Aryeh was a small energetic man who ate his pasta at warp speed. Between bites, he provided us with some ideas of where we could speak with Israeli Jews. He didn’t seem very interested in our project or perhaps he just became preoccupied with telling stories.

Once upon a time Aryeh had owned a blue and white Suzuki jeep he called “The General Lee”. He called it that because he had a sticker of the Confederate flag on the back and a plastic statue of General Lee mounted on the dashboard.

I thought it a bit odd for someone from the ADL to display such icons of American history. Aryeh was born to Irish parents who converted to Judaism. He grew up in Louisiana. Surely he knew what the Confederate flag and General Lee represented. Perhaps he was just mocking racist rednecks who still proudly waved the Confederate flag as a representation that African-Americans, as a lower race of people, should have remained slaves. If that were the case, however, I didn’t see the connection. It seemed to me that someone from the ADL shouldn’t be anywhere near condoning the symbolism of the Confederate flag nor drive a jeep that was christened “The General Lee”. If it was indeed some sort of mocking of such things, it was at best in the poorest of taste. At worst, he was truly celebrating what the South had stood for—the hypocrisy of which would be staggering.

Aryeh loved The General Lee and was very upset when it was stolen one day.

“I began calling all my contacts in the Palestinian Authority to see if they could find my jeep,” he said.

The jeep was finally tracked down in Hebron. Aryeh was informed that the jeep had already changed hands about a half dozen times and he would need to pay NIS 7,000 (about $1,500) to get it back.

“Of course, I had to get The General Lee back,” Aryeh said. “So I went to Hebron to buy it back.”

After many hours of coffee and tea and waiting for someone to bring The General Lee, it finally arrived.

“The flag had been torn off the back and the statue of General Lee busted off the dashboard,” Aryeh said. “I couldn’t believe it. Why would they do that? Only his boots remained.”

Isaac tried to console Aryeh that he could probably find another plastic statue of General Lee to mount on the dashboard of The General Lee.

“Maybe on eBay,” he said.

“I don’t know,” Aryeh said. “I got that one at a museum when I was a kid. I doubt it.”

Aryeh was done with his story, done with his pasta and needed to get over to the King David Hotel for the important meeting with the head of the ADL.

Interviews at Hebrew University

On Sunday morning, Kacey telephoned the public relations department at Hebrew University requesting permission to come on campus and interview students for her project. HU’s spokesperson granted the permission and we jumped in a cab to go across town to the campus.

We interviewed a dozen people at HU. Mostly students but some other people too, including the librarian.
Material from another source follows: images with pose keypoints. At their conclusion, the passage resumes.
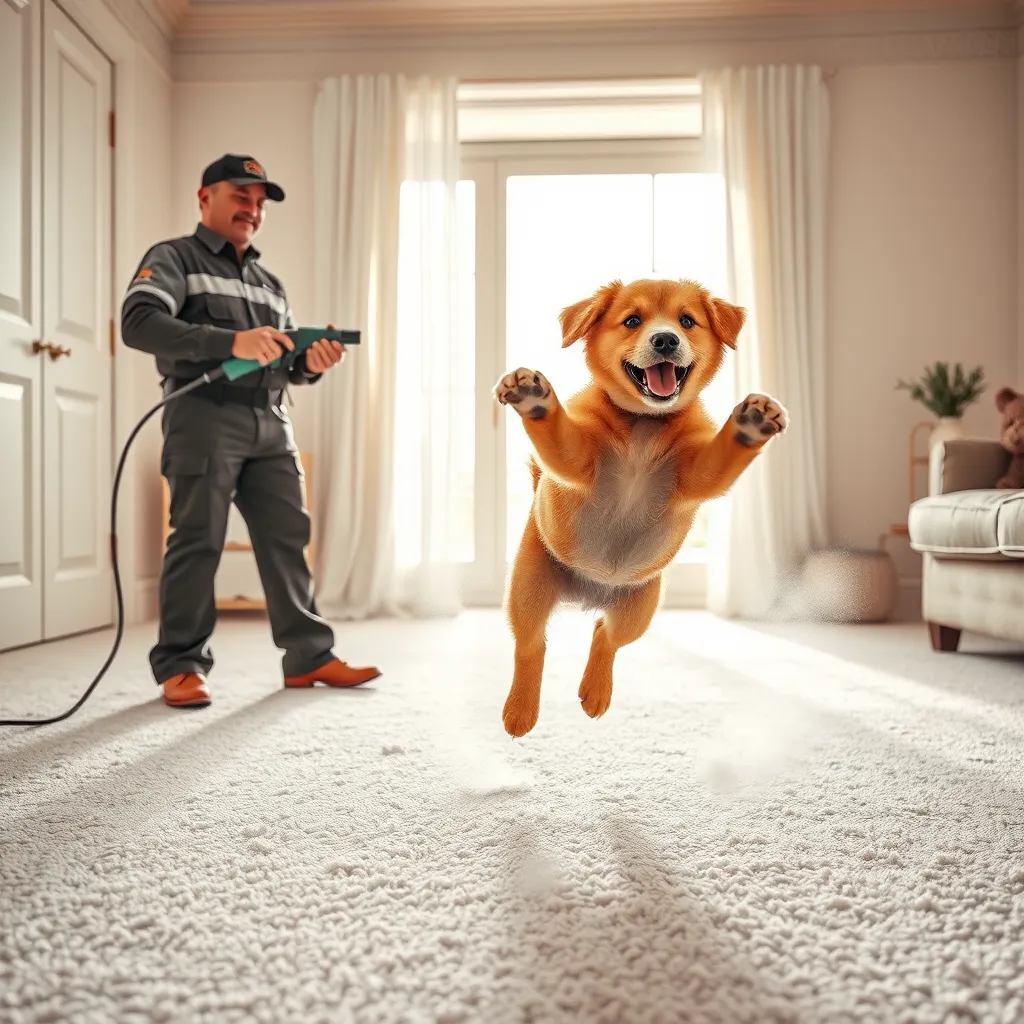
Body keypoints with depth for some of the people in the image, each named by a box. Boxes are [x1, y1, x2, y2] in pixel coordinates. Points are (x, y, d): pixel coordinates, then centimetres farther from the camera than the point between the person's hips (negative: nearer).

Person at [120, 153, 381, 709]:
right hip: (203, 415, -6)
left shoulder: (270, 282, 25)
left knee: (288, 535, 3)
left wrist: (310, 361, -3)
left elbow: (288, 363, 23)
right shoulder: (174, 257, 6)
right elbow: (138, 322, -13)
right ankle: (181, 665, 3)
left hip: (270, 422, 6)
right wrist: (231, 342, -24)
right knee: (198, 539, -7)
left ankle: (309, 656, 9)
The best interviews were a group of four young men with differing opinions of why things were the way they were. At one point, their discussion swung to Hamas and Hezbollah. One of the security guards, who I’d noticed loitering near us where we sat on the grass lawn, came over and spoke to one of the young men.

While the interviews carried on, I went over and told the security guard that we had permission from the public relations department to be on campus conducting interviews.

“It’s okay,” the student said. “I tell him we are open-minded campus and discuss politics openly. No problem.”

But apparently it was a problem.

After the student sat down with the rest of the group. I stayed with the security officer and talked some more. Apparently, it wasn’t okay to have open discussions about politics, especially regarding the Arabs.

“We have lots of Arabs here,” the security guard explained. “No political discussions like that about Hezbollah or Hamas. It could create big problem.”

“Okay, okay. It thing they are done now,” I said. “We were just talking to them about life here and, you know, the situation in Lebanon just came up.”

And how could it not have? Hezbollah rockets being fired into northern Israel where two dozen Israelis, mostly civilians, had been killed during the past two weeks was on everyone’s minds and permeated every discussion we had, especially with Israeli Jews.